Stargardt disease is an inherited disease of the retina, the inner layer of the eye that is sensitive to light. The illness causes macular degeneration, which can begin at different times in the patient’s life. There are different types of Stargardt disease which vary depending on which gene is mutated; in type 1, it is caused by alternations to the ABCA4 gene. In the most severe cases, degeneration can begin in childhood or adolescence, and eventually lead to progressive vision loss. The center of the visual field is most heavily affected; symptoms include blurred vision, impaired color vision, wavy vision, blind spots, loss of depth perception, and poor night vision. Symptoms cannot be corrected with glasses. The pace of vision loss and the symptoms experienced vary from person to person. While there are some lifestyle changes that may slow the progression of Stargardt disease, there is currently no available treatment. Most patients will eventually become legally blind. To learn more about Stargardt disease, click here.

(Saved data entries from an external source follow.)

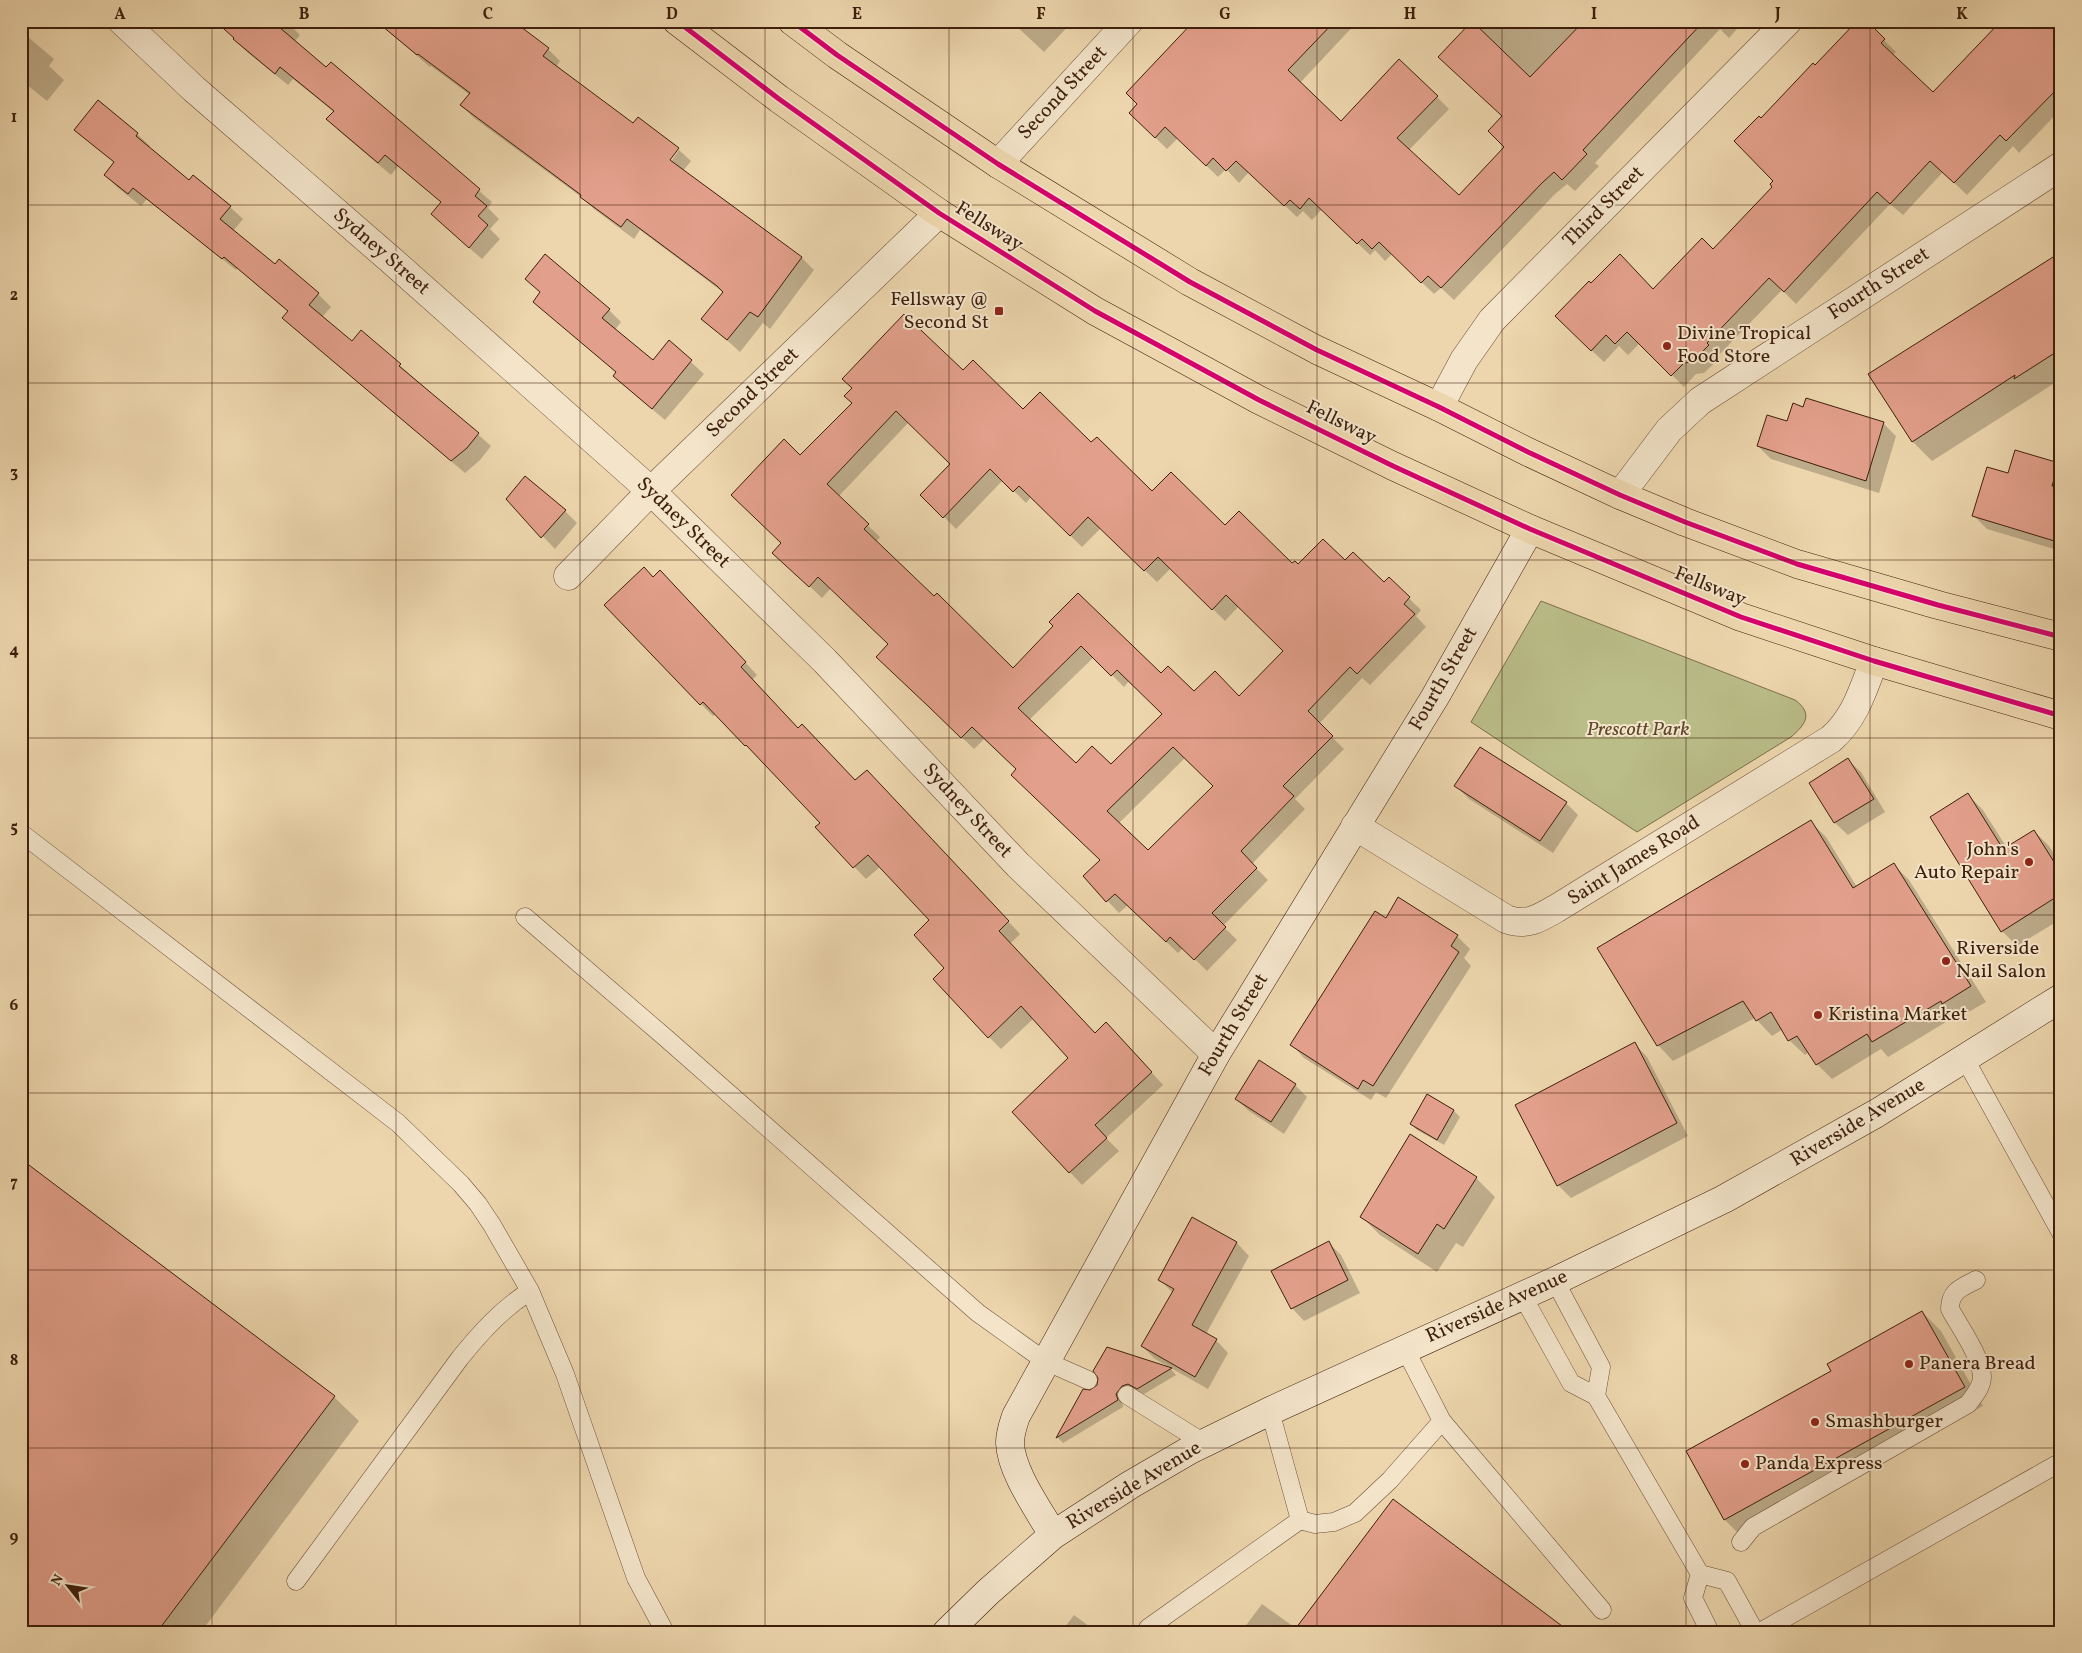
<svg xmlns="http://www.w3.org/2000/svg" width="2082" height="1653" viewBox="0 0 2082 1653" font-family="Vollkorn,serif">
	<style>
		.green { fill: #babd88; stroke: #7c6e4a }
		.shadow { fill: #0003; fill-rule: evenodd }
		.building { fill: #e29f8b; stroke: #3e1f0c; fill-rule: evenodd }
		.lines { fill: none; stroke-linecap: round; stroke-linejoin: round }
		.lane-casing { stroke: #6a4d34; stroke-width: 19 }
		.street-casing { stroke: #6a4d34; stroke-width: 29 }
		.secondary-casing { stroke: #3e1f0c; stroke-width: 29 }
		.primary-casing { stroke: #3e1f0c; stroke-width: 29 }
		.lane { stroke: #f3e4ca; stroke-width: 18 }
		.street { stroke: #f3e4ca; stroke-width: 28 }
		.secondary { stroke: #f3e4ca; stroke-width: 28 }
		.primary { stroke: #edd6ad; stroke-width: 28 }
		.cycleway-casing { stroke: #f3e4ca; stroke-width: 8 }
		.cycleway { stroke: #d6006c; stroke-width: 5 }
		.grid { fill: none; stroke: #3e1f0c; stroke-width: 1; stroke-opacity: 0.55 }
		.poi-dot { fill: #8f2418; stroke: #f3e4ca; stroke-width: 2 }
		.labels { text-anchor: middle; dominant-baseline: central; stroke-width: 4; stroke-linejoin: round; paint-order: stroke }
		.street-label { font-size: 20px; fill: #3e1f0c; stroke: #f3e4ca }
		.poi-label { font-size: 20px; fill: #3e1f0c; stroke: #f3e4ca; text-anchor: start }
		.park-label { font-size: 20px; font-style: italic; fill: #5d462b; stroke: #f3e4ca }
		.neatline { fill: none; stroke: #3e1f0c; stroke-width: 2 }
		.grid-label { font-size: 16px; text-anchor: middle; font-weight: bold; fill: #3e1f0c }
	</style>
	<rect width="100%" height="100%" fill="#edd6ad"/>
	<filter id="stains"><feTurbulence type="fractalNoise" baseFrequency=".004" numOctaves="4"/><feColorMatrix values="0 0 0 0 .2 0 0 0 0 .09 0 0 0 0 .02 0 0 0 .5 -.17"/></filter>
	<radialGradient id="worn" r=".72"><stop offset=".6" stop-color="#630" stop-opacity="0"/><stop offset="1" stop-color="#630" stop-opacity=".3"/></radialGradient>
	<path class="green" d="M1541,601L1795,700C1814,714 1805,725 1791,737L1637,832L1471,722Z"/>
	<path class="shadow" d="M226,21H286L300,35L294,42L326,69L331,64L492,202L488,208L499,219L490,229L500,239L482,259L445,227L442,203L398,166L391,175L340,132L328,119L334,112L293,79L288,85L247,52L234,39Z
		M376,21H511L548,49L560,61L556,67L634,125L638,119L678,149L666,164L668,166L679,150L691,161L683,171L802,258L814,270L770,329L763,323L740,352L703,319L724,293L640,230L634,239L594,209L584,199L474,118L461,105L470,95L431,66L430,67Z
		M975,21H986L980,26Z
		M1011,21H1073L1044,52Z
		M1204,21H1358L1300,83L1341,122L1437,97L1449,109L1409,150L1459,197L1506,147L1503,117L1481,30L1489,21H1579L1585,28L1591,21H1744L1729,38L1720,29L1595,163L1599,166L1575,191L1567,184L1554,195L1454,300L1441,288L1434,294L1392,254L1385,261L1375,250L1370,255L1322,209L1312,220L1303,211L1297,217L1249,172L1239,183L1226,169L1218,177L1178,138L1167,149L1130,113Z
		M2061,21V109L2019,153L2013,146L1967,195L1943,172L1903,215L1890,204L1796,304L1782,290L1718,356L1720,358L1704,373L1696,374L1684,387L1640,343L1628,355L1619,346L1604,362L1569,329L1591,284L1653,290L1713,250L1774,187L1775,181L1761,120L1815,67L1884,40L1896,52L1893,55L1933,94Z
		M21,31L54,59L49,66L64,80L47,101L21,80Z
		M76,130L137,134L150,146L148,148L189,181L230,207L243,219L233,231L275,266L279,261L318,294L331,307L322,317L353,342L362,332L491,446L480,460L465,473L296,330L284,318L288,312L237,268L236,270L147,199L141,206L118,188L105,175L115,163Z
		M2061,254V379L1932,461L1913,442L1870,374Z
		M534,301L609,310L621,322L615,330L653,362L669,342L704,374L665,420L627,388L615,376L617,373Z
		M963,372L1023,411L1091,444L1152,493L1225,527L1292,565L1345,562L1384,584L1389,579L1421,610L1416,616L1426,627L1370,685L1362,678L1319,724L1344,749L1295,799L1305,809L1252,864L1268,880L1223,926L1237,940L1207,971L1183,948L1178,953L1128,905L1119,913L1084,876L1101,860L1018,769L985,738L974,749L890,668V644L831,588L822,598L786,564L783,543L800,457ZM909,422L951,464L922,495L956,529L1003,480L1026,503L1031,497L1082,547L1101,528L1157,582L1171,568L1225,621L1239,606L1285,651L1239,697L1194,693L1161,675L1055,626L1013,670L876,542L880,537L838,497ZM1094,657L1124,687L1129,681L1164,714L1111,766L1076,764L1029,720ZM1185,758L1214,786L1148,852L1118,824Z
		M1807,399L1884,424L1896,436L1879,493L1771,459L1758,446L1804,408Z
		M2016,451L2061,464V551L1987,529L1974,516L2009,475Z
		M507,499L565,511L577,523L555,549Z
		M653,578L672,584L757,675L752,680L798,729L856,782L879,784L1020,934L1010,944L1095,1034L1119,1036L1163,1085L1106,1138L1119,1151L1082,1185L1014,1112L1070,1058L1034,1018L1001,1049L989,1037L946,968L931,920L881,866L866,879L816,827L821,823L759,756L758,758L716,714L713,716L701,704Z
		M1848,760L1861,772L1885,812L1848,835L1835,823L1810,783Z
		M1456,786L1566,803L1578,815L1553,853L1469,799Z
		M1968,795L1983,810L2007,848L2034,831L2049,846L2055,855L2061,850V919L2017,946L2002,931Z
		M1810,821L1826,837L1857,887L1894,865L1909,880L1986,1002L1958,1018L1956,1016L1888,1057L1881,1049L1832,1079L1817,1064L1809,1052L1805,1055L1789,1040L1783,1029L1772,1036L1755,1018L1673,1061L1658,1045Z
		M1386,920L1457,936L1470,949L1464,958L1471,966L1386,1098L1376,1092L1371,1100L1304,1058L1292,1045Z
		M1635,1044L1647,1057L1688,1136L1571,1198L1558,1185Z
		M1295,1085L1307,1097L1284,1134L1249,1111L1236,1099Z
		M1427,1096L1454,1111L1460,1117L1444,1145L1417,1130L1411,1124Z
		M1476,1178L1495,1197L1463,1247L1456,1243L1437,1272L1380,1235L1361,1216Z
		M1193,1219L1237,1243L1249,1256L1206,1334L1216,1340L1228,1353L1208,1389L1155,1359L1142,1346L1173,1293L1159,1279Z
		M1329,1243L1341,1255L1360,1293L1304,1321L1292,1308Z
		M1922,1312L1941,1331L1983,1406L1744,1539L1725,1520L1832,1371Z
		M1108,1348L1171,1369L1176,1375L1144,1394L1135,1390L1122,1401L1123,1407L1063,1443L1057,1437L1083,1391L1090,1392L1099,1385Z
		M334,1397L359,1421L201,1632H21Z
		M1262,1604L1297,1629L1566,1632H1241Z
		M1074,1615L1097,1632H1061Z"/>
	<path class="building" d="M215,21H272L326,67L331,62L480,189L475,196L487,206L478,216L488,225L469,248L431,214L441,202L385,155L378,163L326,119L334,111L280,67L275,74L233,39L234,38Z
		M376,21H513L549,48L543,56L633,123L638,117L679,148L670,160L802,257L758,317L750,312L727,340L701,319L723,292L717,286L627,219L621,227L580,197L581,195L460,105L470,93L418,54L417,55Z
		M1194,21H1335L1288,70L1341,121L1399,59L1438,96L1397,138L1459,195L1504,147L1488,131L1502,116L1438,57L1472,21L1530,77L1584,21H1704L1583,150L1587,154L1562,180L1554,172L1542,183L1441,288L1428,276L1421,283L1379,242L1372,249L1362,239L1357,244L1309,198L1300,209L1290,200L1284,206L1236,161L1226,171L1213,158L1206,166L1165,127L1155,138L1129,113L1137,104L1126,93Z
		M1857,21H1867L1885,39L1881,43L1933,92L2001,21H2061V85L2006,141L2000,135L1954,183L1930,161L1890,204L1877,192L1784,292L1769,278L1707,343L1709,345L1692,362L1684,363L1671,376L1627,332L1615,344L1606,335L1591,351L1555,316L1589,281L1591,283L1620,254L1653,289L1702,238L1713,249L1772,187L1770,184L1773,181L1734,141L1759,116L1761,118L1813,63L1815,65Z
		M98,100L138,133L136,136L189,180L193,175L231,206L220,219L275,264L279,259L319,293L309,305L352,341L361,330L401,364L399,366L479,433L467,448L451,461L282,318L288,311L224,257L222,259L133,188L128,194L104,175L114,162L74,130Z
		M2061,252V349L2014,379L2015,375L1912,442L1868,374Z
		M545,254L610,309L602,318L653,360L669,340L692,360L652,409L613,376L616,372L533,302L540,292L525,279Z
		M904,314L963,370L973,360L1023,409L1040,392L1091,442L1097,437L1152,491L1171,472L1225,525L1239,511L1292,563L1295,561L1298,564L1323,539L1345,560L1353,552L1384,582L1389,577L1410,597L1404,604L1415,614L1357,674L1350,667L1308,711L1333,736L1283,786L1294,796L1241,851L1257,868L1212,913L1226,927L1194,960L1170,937L1166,942L1115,894L1106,902L1083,876L1100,860L1011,775L1016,769L972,727L961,738L928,706L876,657L888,644L818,577L809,587L772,553L781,543L731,495L784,439L800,455L852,403L844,396L852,388L842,379ZM896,411L950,464L920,495L943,518L990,469L1013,492L1019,486L1070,536L1088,517L1144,571L1158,557L1212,610L1226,595L1283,651L1239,696L1215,671L1194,691L1168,666L1161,673L1078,593L1049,622L1053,626L1013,668L937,593L934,596L864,529L869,524L827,484ZM1081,646L1111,676L1117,670L1162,714L1111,764L1092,746L1076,763L1018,708ZM1173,747L1213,786L1148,850L1107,811Z
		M1806,398L1884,422L1866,481L1757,446L1767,415L1787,421L1793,403L1803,407Z
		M2015,450L2059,463L2052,486L2061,489V543L1972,516L1987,467L2008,473Z
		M525,476L566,510L541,538L506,499Z
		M644,567L653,577L660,570L746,662L741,667L798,728L802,724L855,780L867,770L1009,921L999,931L1066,1002L1095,1033L1106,1022L1152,1072L1095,1125L1107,1138L1069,1173L1012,1112L1068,1058L1021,1006L988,1038L933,979L944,968L914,935L929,920L868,855L853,868L815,827L820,823L746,745L745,746L703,702L700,705L604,605Z
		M1480,747L1567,802L1540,841L1454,786Z
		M1848,758L1874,799L1834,823L1809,783Z
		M1968,793L2003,849L2034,830L2061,873V894L2001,932L1930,817Z
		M1811,820L1853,888L1894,863L1971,986L1942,1004L1941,1001L1872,1042L1867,1034L1816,1065L1797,1036L1788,1041L1771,1012L1756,1021L1743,1001L1657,1046L1597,948Z
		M1398,897L1458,935L1451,946L1459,952L1373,1086L1363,1080L1358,1089L1290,1045L1375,911L1386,918Z
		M1635,1042L1677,1123L1557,1186L1515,1105Z
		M1259,1060L1296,1084L1271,1122L1235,1099Z
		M1427,1094L1454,1110L1437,1140L1410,1124Z
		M1410,1134L1477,1177L1444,1229L1437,1224L1418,1254L1360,1217Z
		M21,1159L335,1396L157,1632H21Z
		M1192,1217L1237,1242L1192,1325L1217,1339L1195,1377L1141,1346L1174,1289L1158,1280Z
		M1329,1241L1348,1280L1291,1309L1271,1271Z
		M1922,1311L1965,1387L1724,1520L1686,1451L1831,1371L1827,1364Z
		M1107,1347L1172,1368L1137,1389L1128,1384L1122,1386L1116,1394L1118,1400L1056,1438L1083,1389L1090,1390L1097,1385L1098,1378L1093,1371Z
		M1393,1499L1570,1632H1293Z"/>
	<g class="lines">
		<g class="lane-casing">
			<path id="lane" d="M21,833L398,1123L461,1184L478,1204L492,1225L530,1291L565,1374L636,1578L665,1632
				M525,917L667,1039L978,1313L1045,1361L1088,1380
				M1965,1059L2061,1233
				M1555,1281L1601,1367L1596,1396
				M1522,1295L1571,1383L1596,1396L1700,1574L1727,1581L1755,1632
				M1405,1349L1442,1421L1602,1610
				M1127,1395L1204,1443
				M1300,1520L1315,1524L1334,1522L1355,1513L1390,1480L1442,1421
				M1741,1542L1753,1527L1968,1404C1974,1396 1982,1387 1982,1377C1982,1358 1959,1326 1950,1309C1950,1291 1961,1288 1976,1280
				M1700,1574L1693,1598L1710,1632
				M296,1581L460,1358C481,1332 502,1309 530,1291
				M1148,1628L1300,1520L1270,1411
				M1760,1632L2061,1462"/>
		</g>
		<g class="street-casing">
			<path id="street" d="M122,21L194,89L391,260L651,491L825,661L1018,865L1216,1054
				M998,164L1129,21
				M1439,407L1464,360L1492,320L1788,21
				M1620,495L1669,430L1700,401L2061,166
				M568,576L651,491L939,213
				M1355,826L1506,919C1526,927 1540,918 1557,908L1831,739C1855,718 1863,690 1874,661"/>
		</g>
		<g class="secondary-casing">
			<path id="secondary" d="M1053,1535C1039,1510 1011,1472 1010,1443C1010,1433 1013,1425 1016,1416L1216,1054L1435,697L1530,529
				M947,1632L988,1592L1053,1535L1130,1485L1190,1450L1270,1411L1555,1281L1724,1199L1877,1113L2061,998"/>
		</g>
		<g class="primary-casing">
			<path id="primary" d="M677,21L779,99L939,213L1095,311L1259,400L1393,466L1530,529L1741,617L1874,661L2061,716
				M792,21L837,55L998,164L1190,282L1317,350L1439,407L1528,452L1620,495L1685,522L1797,564L1938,605L2061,637"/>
		</g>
		<use href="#lane" class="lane"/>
		<use href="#street" class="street"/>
		<use href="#secondary" class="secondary"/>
		<use href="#primary" class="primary"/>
		<g class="cycleway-casing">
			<path id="cycleway" d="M677,21L779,99L939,213L1095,311L1259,400L1393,466L1530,529L1741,617L1874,661L2061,716
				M792,21L837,55L998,164L1190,282L1317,350L1439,407L1528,452L1620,495L1685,522L1797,564L1938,605L2061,637"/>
		</g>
		<use href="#cycleway" class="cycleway"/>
	</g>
	<path class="grid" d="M212,21V1632M396,21V1632M580,21V1632M765,21V1632M949,21V1632M1133,21V1632M1317,21V1632M1502,21V1632M1686,21V1632M1870,21V1632M21,205H2061M21,383H2061M21,560H2061M21,738H2061M21,915H2061M21,1093H2061M21,1270H2061M21,1448H2061"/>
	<g class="poi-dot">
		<rect x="994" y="306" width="10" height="10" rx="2.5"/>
		<circle cx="1667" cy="346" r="5"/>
		<circle cx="2029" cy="862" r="5"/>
		<circle cx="1946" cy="961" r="5"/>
		<circle cx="1818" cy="1015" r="5"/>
		<circle cx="1909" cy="1364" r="5"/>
		<circle cx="1815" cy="1422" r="5"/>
		<circle cx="1745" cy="1464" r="5"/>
	</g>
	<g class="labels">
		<g class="street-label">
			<text transform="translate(1063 93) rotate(-47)">Second Street</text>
			<text transform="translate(1604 207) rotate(-45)">Third Street</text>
			<text transform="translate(989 227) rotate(32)">Fellsway</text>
			<text transform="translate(381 252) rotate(41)">Sydney Street</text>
			<text transform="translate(1879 284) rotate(-33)">Fourth Street</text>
			<text transform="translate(753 393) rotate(-44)">Second Street</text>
			<text transform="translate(1341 423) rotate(26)">Fellsway</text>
			<text transform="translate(683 523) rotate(44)">Sydney Street</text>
			<text transform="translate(1710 587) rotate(22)">Fellsway</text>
			<text transform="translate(1444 679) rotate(-60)">Fourth Street</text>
			<text transform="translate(967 811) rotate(47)">Sydney Street</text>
			<text transform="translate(1634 861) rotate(-32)">Saint James Road</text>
			<text transform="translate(1234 1025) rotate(-59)">Fourth Street</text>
			<text transform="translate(1858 1123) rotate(-31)">Riverside Avenue</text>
			<text transform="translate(1497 1307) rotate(-24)">Riverside Avenue</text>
			<text transform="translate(1134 1486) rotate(-31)">Riverside Avenue</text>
		</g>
		<g class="poi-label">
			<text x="989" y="300" text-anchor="end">Fellsway @<tspan x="989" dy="23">Second St</tspan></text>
			<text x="1677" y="334">Divine Tropical<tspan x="1677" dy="23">Food Store</tspan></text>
			<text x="2019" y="850" text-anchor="end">John's<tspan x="2019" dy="23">Auto Repair</tspan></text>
			<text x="1956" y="949">Riverside<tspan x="1956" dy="23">Nail Salon</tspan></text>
			<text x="1828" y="1015">Kristina Market</text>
			<text x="1919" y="1364">Panera Bread</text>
			<text x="1825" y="1422">Smashburger</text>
			<text x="1755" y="1464">Panda Express</text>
		</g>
		<g class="park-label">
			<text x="1638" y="730">Prescott Park</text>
		</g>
	</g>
	<rect width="2082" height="1653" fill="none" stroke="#edd6ad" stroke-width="55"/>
	<g transform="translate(68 1586) rotate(300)" stroke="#f3e4ca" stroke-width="4" paint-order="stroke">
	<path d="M0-4L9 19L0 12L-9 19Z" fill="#3e1f0c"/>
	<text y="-8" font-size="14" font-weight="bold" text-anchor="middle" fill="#3e1f0c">N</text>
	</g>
	<rect x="28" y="28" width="2026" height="1598" class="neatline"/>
	<g class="grid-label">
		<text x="120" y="19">A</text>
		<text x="304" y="19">B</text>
		<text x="488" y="19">C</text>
		<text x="672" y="19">D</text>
		<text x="857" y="19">E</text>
		<text x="1041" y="19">F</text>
		<text x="1225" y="19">G</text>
		<text x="1410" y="19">H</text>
		<text x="1594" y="19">I</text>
		<text x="1778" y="19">J</text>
		<text x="1962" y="19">K</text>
		<text x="14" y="122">1</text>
		<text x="14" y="300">2</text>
		<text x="14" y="477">3</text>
		<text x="14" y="655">4</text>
		<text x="14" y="832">5</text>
		<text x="14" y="1010">6</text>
		<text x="14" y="1187">7</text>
		<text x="14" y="1365">8</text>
		<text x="14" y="1542">9</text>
	</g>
	<rect width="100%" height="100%" filter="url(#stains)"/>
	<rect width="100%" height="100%" fill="url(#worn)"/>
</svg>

About Emixustat and the Clinical Trial

The trial will last for two years with subjects being randomized to take either a placebo or a 10 mg dose of emixustat once every day. The study includes a total of 30 trial sites in 11 different countries.

Emixustat has earned Orphan Drug designations from both the US Food and Drug Administration (FDA) and the European Medicines Agency (EMA). Emixustat functions by interfering in the visual cycle, which is the manner in which vitamin A is processed in the eyes. It inhibits an enzyme involved in the process called RPE65. This slows the cycle and therefore slows the process of degeneration, as the cycle causes the production of toxic vitamin A derivatives in Stargardt disease patients.